Sports photography agency

The Allsport photography agency was started in 1968 by sports photographer Tony Duffy. It grew to become arguably the most highly respected sport photo agency in the world, and its photographers won numerous awards until acquisition by Getty Images in 1998.

Until 1968, Tony Duffy was an accountant and part-time photographer who shot track and field athletics in his spare time. He paid for himself to go to the 1968 Olympic Games in Mexico City.

At the 1968 Olympic Games, Bob Beamon broke the World Record in the Long Jump with a leap of 8m 90 or 29 ft 2½ inches. Crouched at the end of the long jump pit was Tony Duffy. Duffy took a picture which, through wide re-production, is perhaps the definitive shot of this remarkable jump.
The Allsport agency was founded on the strength of his photograph of Beamon.

==1970s==

Tony Duffy was joined in the 1970s by photographers John Starr, Don Morley who was chief photographer of Sportsworld magazine and the official photographer for the British Olympic Association, and in 1971, Steve Powell. Powell would go on to become group managing director. Morley specialised in shooting motorsport, specifically motorbikes, and Starr took studio shots. Adrian Murrell joined in the mid seventies and became the agency's cricket specialist. Duffy's innovative feature 'Sport and the Body' brought his name and the name of the agency to a wider audience when published by the Sunday Times in 1973. The use of naked sports stars caused uproar and brought nationwide publicity.

==1980s==

The Allsport agency experienced tremendous growth throughout the 1980s, and in 1983 Tony Duffy moved to California to open the Allsport USA offices in Santa Monica.

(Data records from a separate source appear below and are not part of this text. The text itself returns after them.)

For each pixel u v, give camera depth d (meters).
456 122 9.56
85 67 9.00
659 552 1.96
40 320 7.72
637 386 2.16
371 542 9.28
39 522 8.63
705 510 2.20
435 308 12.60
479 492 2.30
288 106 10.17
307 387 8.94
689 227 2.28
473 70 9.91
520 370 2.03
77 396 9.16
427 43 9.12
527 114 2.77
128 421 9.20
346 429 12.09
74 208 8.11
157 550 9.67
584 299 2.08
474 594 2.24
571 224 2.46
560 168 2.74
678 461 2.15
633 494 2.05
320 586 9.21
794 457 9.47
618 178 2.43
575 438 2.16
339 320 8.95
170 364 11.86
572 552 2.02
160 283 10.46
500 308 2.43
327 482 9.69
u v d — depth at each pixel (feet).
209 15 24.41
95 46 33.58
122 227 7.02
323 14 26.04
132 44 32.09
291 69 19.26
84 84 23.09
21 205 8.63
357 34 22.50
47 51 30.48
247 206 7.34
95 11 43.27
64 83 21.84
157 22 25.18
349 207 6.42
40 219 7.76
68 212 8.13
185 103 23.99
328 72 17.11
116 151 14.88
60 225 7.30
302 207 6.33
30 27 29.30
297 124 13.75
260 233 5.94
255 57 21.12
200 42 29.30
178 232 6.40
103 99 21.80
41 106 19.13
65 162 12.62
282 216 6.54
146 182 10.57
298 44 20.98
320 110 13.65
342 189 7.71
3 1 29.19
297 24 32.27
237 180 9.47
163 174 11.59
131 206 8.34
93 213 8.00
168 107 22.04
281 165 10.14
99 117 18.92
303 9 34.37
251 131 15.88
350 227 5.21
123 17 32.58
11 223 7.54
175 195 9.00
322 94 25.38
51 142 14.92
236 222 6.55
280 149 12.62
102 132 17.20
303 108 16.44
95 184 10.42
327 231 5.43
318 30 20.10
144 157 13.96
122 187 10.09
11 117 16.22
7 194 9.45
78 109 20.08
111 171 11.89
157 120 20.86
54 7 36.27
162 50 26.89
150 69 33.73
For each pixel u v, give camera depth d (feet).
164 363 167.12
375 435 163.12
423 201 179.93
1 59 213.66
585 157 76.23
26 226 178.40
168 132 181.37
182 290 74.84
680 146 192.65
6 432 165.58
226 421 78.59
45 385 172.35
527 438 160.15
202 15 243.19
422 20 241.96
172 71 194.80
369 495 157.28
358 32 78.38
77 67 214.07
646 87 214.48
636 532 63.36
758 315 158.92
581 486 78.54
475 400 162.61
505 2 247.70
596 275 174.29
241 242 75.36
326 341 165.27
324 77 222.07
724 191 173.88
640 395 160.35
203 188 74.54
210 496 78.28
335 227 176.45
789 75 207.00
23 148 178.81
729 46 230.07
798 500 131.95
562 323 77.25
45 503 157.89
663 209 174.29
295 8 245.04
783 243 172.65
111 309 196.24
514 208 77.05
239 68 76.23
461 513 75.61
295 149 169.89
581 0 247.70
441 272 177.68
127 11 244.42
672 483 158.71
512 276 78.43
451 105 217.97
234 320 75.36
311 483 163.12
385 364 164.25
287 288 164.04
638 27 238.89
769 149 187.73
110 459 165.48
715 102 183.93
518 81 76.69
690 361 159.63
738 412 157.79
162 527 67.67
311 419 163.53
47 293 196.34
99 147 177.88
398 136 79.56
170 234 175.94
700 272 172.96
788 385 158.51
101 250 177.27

In 1985 he was joined by Mike Powell, the younger brother of Steve. David Cannon joined in 1982 as a general sport photographer specialising in football and golf. With Duffy working stateside, Bob Martin assumed the role of leading athletics photographer in Europe. Younger photographers such as Mike King, Simon Bruty, Chris Cole, Gray Mortimore, David Leah, Jonathan Daniel and Pascal Rondeau continued to create stunning and thought-provoking sport images.

In 1988 Allsport was appointed as official photographer to the International Olympic Committee. The first book in the Visions of Sport series was published to celebrate 20 years of Allsport, and included all of the famous images shot by Allsport photographers in its first 20 years.

==1990s==

In 1998 Allsport was acquired by Getty Images.